PROMPT:
Among the entries below, extract exactly the lines that run from the one with "VTR, гр.: 30 -> 10" through the one with "GAB, бал.: 0 -> 15", both ends included.

RECORDS SUPPLIED:
----
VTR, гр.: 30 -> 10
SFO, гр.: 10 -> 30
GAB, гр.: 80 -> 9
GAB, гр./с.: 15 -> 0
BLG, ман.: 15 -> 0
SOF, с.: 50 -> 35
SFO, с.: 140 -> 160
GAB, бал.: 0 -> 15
----
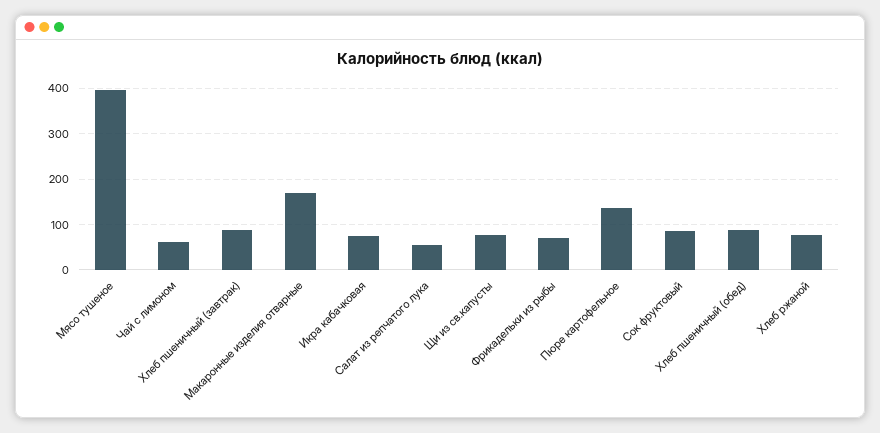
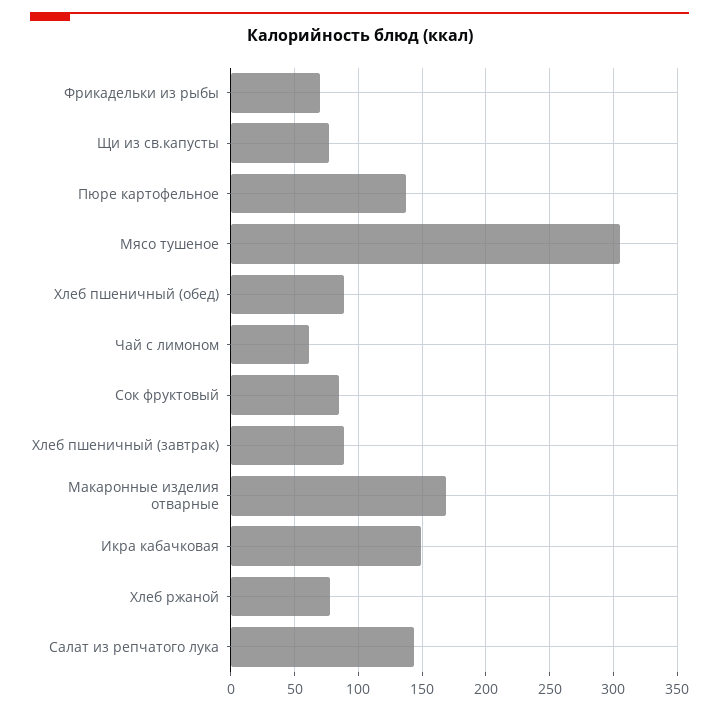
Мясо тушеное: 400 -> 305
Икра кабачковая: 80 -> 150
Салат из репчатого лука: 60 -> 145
----
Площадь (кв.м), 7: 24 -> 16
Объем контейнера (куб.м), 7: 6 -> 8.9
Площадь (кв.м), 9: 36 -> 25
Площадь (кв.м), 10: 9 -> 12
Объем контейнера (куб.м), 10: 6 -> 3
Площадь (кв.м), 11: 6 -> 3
----
YOUR SOLUTION:
VTR, гр.: 30 -> 10
SFO, гр.: 10 -> 30
GAB, гр.: 80 -> 9
GAB, гр./с.: 15 -> 0
BLG, ман.: 15 -> 0
SOF, с.: 50 -> 35
SFO, с.: 140 -> 160
GAB, бал.: 0 -> 15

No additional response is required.